WORK TO BE COMPLETED: Reproduce the lines of the listing below without change, beginning at the line that contains "らは一夫一婦制となった）。" and ending after the line that contains "Die Welt von Minecraft". Omit the picture markers that fall within that span.
+--
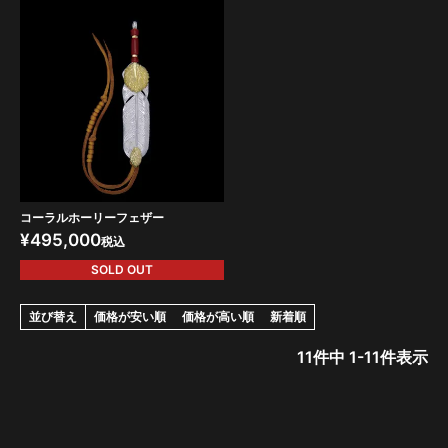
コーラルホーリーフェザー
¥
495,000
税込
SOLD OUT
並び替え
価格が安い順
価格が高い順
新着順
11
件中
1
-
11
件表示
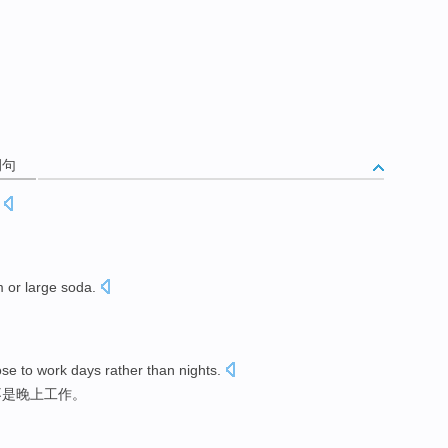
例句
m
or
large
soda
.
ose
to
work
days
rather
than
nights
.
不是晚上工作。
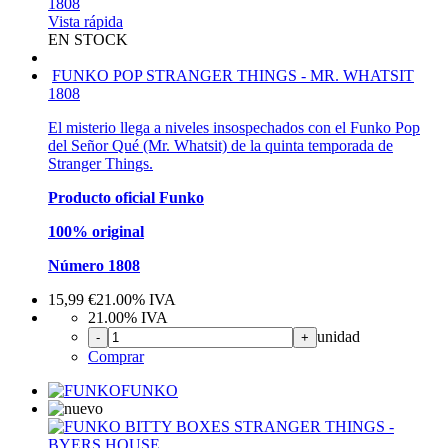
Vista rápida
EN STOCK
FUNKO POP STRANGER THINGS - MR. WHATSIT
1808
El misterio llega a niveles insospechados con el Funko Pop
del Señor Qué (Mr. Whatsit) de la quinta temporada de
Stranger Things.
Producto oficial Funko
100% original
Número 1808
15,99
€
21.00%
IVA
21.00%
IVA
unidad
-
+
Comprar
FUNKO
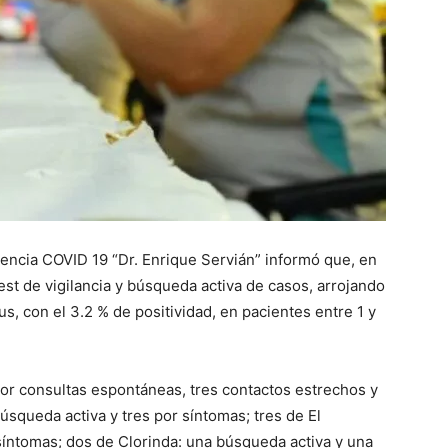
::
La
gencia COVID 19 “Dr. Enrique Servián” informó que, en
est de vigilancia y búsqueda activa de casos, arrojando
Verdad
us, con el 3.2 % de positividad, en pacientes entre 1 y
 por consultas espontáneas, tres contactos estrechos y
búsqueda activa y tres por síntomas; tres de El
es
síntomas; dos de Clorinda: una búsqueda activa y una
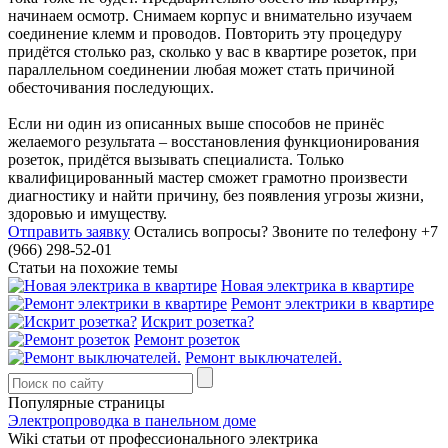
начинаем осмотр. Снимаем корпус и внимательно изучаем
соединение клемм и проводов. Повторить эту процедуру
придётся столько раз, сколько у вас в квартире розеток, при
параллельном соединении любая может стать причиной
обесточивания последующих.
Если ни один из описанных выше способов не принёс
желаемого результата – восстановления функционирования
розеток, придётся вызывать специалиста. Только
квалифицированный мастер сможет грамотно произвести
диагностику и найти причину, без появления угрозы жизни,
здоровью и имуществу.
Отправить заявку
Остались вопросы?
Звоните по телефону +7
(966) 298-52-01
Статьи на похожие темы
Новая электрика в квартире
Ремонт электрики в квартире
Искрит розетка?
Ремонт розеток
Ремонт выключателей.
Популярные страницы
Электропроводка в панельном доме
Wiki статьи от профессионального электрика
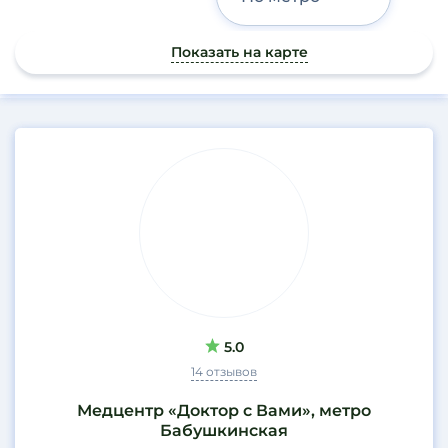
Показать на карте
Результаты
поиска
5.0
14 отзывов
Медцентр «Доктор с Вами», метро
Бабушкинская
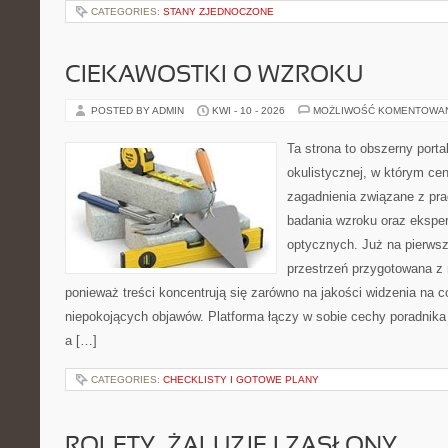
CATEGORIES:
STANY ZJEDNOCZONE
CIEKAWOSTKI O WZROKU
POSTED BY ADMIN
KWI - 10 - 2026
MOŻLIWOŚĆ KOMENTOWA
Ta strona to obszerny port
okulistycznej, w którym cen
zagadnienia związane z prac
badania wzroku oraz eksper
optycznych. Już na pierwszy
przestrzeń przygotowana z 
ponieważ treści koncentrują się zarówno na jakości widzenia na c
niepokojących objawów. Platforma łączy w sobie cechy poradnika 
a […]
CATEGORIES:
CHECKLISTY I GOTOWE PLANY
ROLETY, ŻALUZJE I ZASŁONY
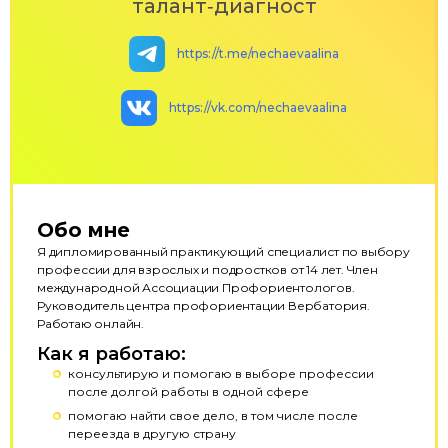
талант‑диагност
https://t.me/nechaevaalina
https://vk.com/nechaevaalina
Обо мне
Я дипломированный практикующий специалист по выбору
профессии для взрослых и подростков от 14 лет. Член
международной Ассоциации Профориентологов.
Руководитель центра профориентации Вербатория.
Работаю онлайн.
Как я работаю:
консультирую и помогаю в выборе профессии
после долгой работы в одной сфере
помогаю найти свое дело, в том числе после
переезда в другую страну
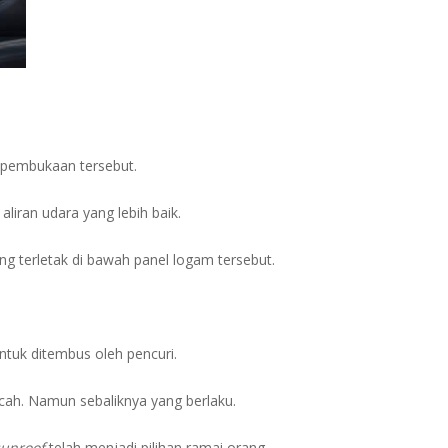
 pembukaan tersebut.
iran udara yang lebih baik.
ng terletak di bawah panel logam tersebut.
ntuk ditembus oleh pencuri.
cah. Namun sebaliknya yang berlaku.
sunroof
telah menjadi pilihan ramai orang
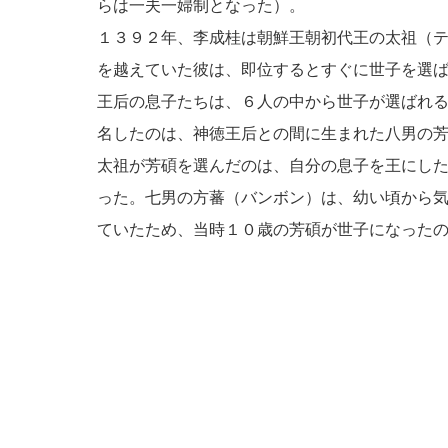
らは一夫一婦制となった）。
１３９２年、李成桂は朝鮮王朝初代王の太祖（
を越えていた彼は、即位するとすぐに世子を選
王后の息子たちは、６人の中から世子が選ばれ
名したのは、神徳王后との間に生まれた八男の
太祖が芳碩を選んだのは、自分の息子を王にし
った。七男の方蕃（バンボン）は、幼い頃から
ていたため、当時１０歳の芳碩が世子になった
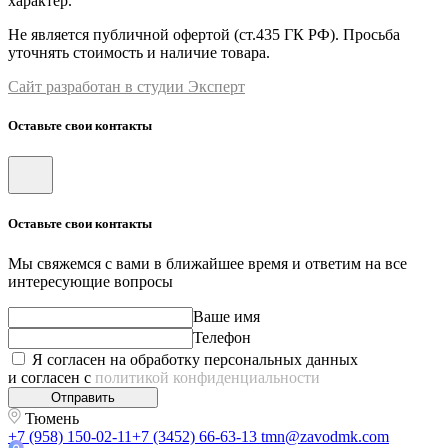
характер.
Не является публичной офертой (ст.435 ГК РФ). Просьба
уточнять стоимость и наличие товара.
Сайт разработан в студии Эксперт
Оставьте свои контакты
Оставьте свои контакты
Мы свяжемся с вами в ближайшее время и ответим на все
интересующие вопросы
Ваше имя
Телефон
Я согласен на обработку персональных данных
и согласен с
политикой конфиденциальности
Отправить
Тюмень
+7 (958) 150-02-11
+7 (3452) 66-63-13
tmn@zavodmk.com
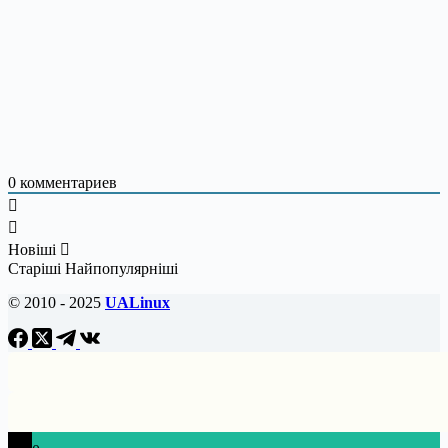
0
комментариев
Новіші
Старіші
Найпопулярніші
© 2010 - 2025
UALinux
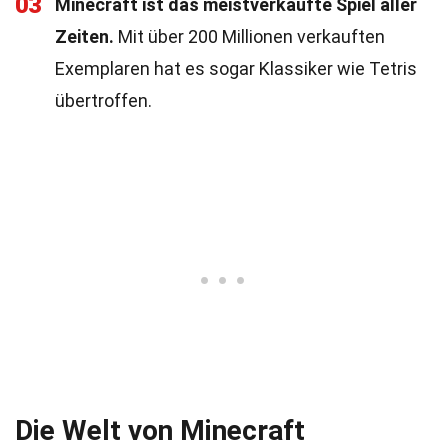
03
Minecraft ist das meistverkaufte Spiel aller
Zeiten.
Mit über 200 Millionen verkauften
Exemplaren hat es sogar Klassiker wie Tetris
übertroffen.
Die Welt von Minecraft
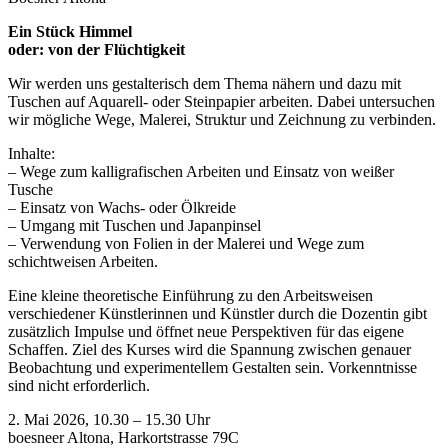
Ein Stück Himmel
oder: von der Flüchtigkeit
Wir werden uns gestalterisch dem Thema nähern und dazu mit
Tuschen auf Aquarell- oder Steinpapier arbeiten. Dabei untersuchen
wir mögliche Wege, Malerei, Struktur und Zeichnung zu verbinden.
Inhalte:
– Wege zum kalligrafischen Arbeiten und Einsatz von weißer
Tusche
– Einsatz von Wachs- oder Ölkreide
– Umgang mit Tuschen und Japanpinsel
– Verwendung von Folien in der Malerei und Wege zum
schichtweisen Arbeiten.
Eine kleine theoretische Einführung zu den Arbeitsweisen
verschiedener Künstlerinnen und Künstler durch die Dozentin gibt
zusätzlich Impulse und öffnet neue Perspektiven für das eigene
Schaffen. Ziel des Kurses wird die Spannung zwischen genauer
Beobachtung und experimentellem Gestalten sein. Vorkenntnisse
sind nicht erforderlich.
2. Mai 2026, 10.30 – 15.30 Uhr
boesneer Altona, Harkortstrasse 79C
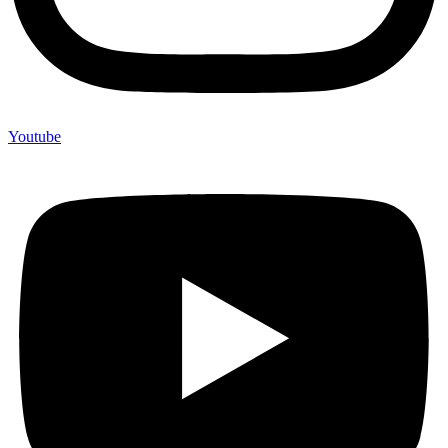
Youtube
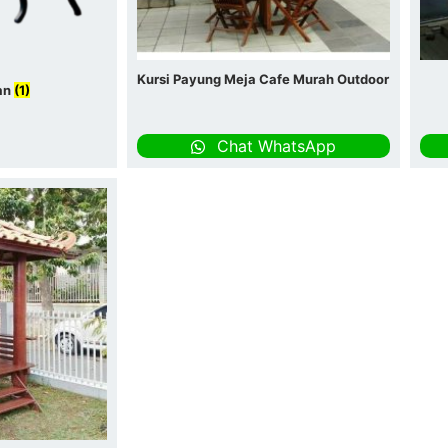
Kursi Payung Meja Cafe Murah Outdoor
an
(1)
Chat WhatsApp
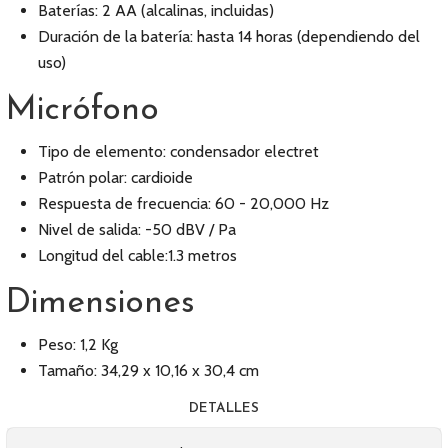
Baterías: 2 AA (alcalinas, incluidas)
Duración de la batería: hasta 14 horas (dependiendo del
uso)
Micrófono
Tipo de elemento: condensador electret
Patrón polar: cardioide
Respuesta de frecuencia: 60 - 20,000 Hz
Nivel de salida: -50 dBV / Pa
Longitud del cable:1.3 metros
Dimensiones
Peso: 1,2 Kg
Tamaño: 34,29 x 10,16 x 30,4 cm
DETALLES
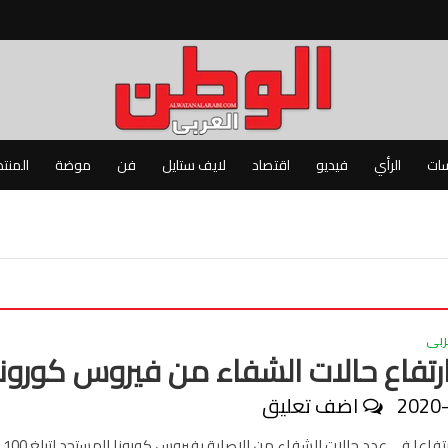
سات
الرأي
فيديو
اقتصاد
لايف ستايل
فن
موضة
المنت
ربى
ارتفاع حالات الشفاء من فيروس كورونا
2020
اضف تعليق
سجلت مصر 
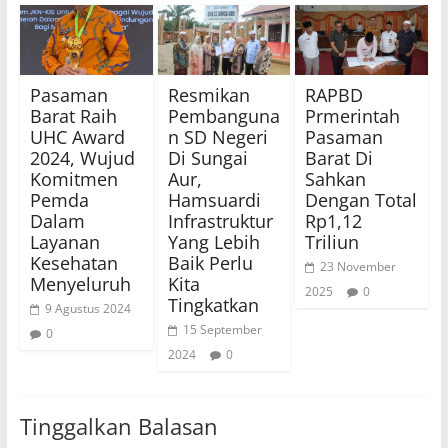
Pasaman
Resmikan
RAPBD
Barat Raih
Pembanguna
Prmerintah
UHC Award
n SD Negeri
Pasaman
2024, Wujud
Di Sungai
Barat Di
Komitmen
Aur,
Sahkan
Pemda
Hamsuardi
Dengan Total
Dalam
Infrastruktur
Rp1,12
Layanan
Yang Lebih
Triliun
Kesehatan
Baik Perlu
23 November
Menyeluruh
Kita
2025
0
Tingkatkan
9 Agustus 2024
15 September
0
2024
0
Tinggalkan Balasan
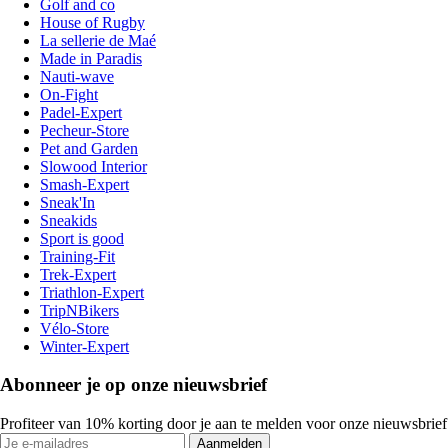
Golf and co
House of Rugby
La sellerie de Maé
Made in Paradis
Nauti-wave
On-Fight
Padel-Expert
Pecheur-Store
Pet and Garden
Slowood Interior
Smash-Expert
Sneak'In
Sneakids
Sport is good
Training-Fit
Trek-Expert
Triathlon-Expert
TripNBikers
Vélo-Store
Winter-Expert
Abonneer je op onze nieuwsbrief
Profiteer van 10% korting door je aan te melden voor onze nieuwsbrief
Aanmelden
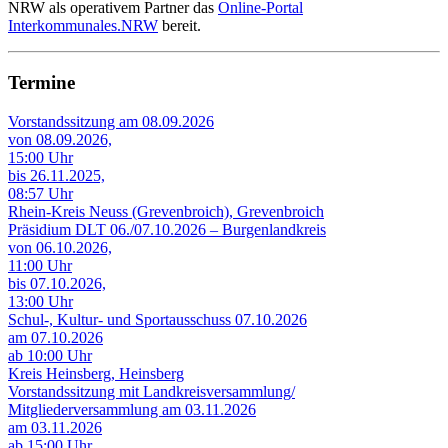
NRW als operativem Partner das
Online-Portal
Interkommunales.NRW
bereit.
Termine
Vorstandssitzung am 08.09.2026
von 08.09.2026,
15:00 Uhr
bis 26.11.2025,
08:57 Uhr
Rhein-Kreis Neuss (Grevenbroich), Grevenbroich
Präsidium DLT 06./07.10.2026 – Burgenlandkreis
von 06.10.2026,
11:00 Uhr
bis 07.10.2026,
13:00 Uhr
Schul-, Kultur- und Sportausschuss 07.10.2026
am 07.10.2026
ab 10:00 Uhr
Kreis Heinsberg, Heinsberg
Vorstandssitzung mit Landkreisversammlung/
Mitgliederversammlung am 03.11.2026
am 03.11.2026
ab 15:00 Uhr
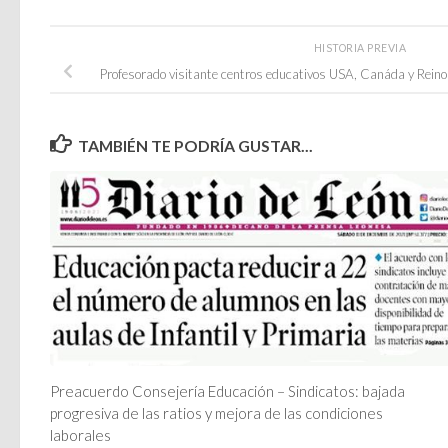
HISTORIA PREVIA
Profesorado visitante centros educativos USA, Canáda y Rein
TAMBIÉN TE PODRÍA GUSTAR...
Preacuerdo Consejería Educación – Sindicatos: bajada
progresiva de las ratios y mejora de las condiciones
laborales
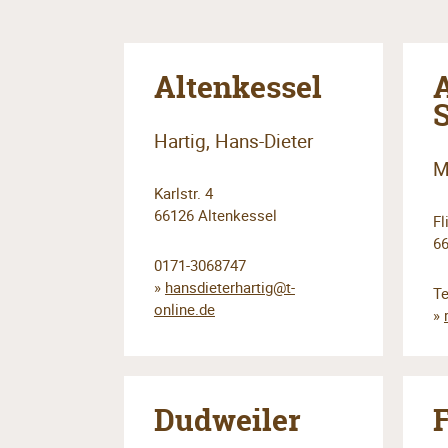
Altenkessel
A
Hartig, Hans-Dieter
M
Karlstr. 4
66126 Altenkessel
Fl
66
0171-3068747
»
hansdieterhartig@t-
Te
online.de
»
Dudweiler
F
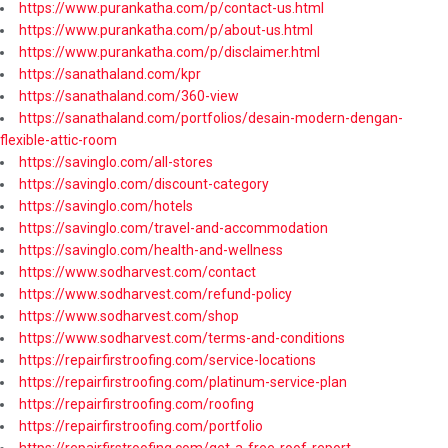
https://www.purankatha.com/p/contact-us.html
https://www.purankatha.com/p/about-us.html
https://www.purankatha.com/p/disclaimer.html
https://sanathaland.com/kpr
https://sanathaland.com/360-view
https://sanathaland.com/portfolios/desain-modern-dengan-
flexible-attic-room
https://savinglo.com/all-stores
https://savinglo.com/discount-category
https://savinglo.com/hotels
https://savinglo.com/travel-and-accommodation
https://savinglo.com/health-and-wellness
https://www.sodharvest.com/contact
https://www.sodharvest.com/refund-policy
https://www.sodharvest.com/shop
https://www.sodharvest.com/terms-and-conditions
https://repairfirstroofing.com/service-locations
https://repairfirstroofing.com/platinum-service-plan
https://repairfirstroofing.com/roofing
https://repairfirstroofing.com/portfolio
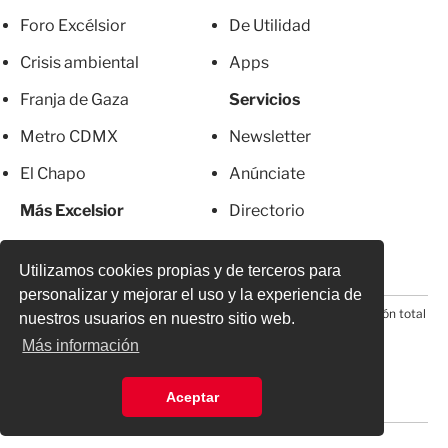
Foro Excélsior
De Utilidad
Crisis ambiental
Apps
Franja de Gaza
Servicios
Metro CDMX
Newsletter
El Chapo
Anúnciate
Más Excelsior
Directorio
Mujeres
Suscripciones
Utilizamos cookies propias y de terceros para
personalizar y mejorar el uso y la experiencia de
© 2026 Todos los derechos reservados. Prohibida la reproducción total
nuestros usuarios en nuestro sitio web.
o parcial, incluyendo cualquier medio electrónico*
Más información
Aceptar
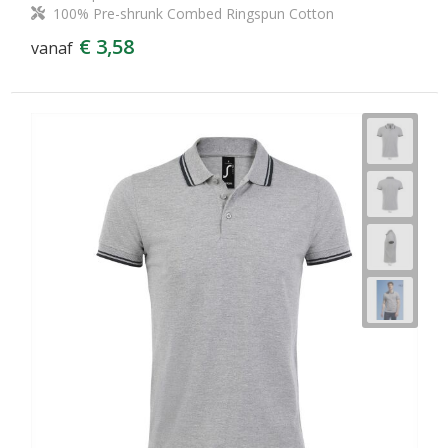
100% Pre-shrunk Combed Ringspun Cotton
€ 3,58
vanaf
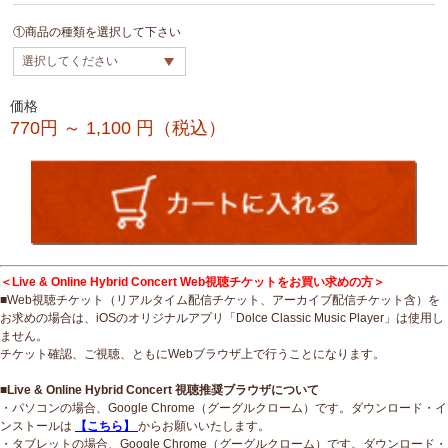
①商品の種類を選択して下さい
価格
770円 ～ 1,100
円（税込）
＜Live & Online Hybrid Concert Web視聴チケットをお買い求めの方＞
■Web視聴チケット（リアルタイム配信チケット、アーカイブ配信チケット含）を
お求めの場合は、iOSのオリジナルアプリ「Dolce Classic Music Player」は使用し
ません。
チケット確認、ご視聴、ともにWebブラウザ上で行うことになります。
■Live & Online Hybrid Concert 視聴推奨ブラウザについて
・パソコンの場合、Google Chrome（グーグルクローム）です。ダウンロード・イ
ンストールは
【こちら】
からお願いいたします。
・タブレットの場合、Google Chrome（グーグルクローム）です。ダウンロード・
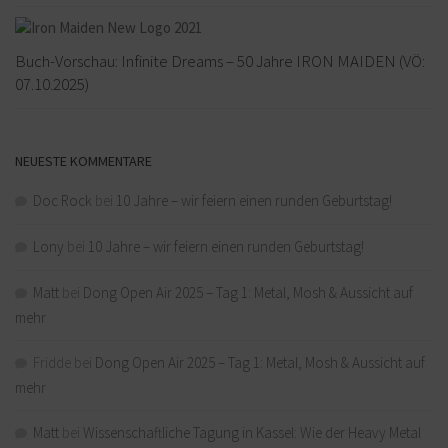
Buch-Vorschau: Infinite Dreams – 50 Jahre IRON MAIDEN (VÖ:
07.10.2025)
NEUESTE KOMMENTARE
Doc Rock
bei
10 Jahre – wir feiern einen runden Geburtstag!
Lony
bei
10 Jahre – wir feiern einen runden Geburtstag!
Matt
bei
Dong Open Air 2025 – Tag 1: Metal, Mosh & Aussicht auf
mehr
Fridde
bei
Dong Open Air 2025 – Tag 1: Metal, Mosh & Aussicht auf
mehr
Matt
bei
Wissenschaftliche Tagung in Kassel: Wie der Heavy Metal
+--
OUTPUT:
らは一夫一婦制となった）。
１３９２年、李成桂は朝鮮王朝初代王の太祖（
を越えていた彼は、即位するとすぐに世子を選
王后の息子たちは、６人の中から世子が選ばれ
名したのは、神徳王后との間に生まれた八男の
太祖が芳碩を選んだのは、自分の息子を王にし
った。七男の方蕃（バンボン）は、幼い頃から
ていたため、当時１０歳の芳碩が世子になった
характер.
Не является публичной офертой (ст.435 ГК РФ). Просьба
уточнять стоимость и наличие товара.
Сайт разработан в студии Эксперт
Оставьте свои контакты
Оставьте свои контакты
Мы свяжемся с вами в ближайшее время и ответим на все
интересующие вопросы
Ваше имя
Телефон
Я согласен на обработку персональных данных
и согласен с
политикой конфиденциальности
Отправить
Тюмень
+7 (958) 150-02-11
+7 (3452) 66-63-13
tmn@zavodmk.com
0
комментариев
Новіші
Старіші
Найпопулярніші
© 2010 - 2025
UALinux
03
Minecraft ist das meistverkaufte Spiel aller
Zeiten.
Mit über 200 Millionen verkauften
Exemplaren hat es sogar Klassiker wie Tetris
übertroffen.
Die Welt von Minecraft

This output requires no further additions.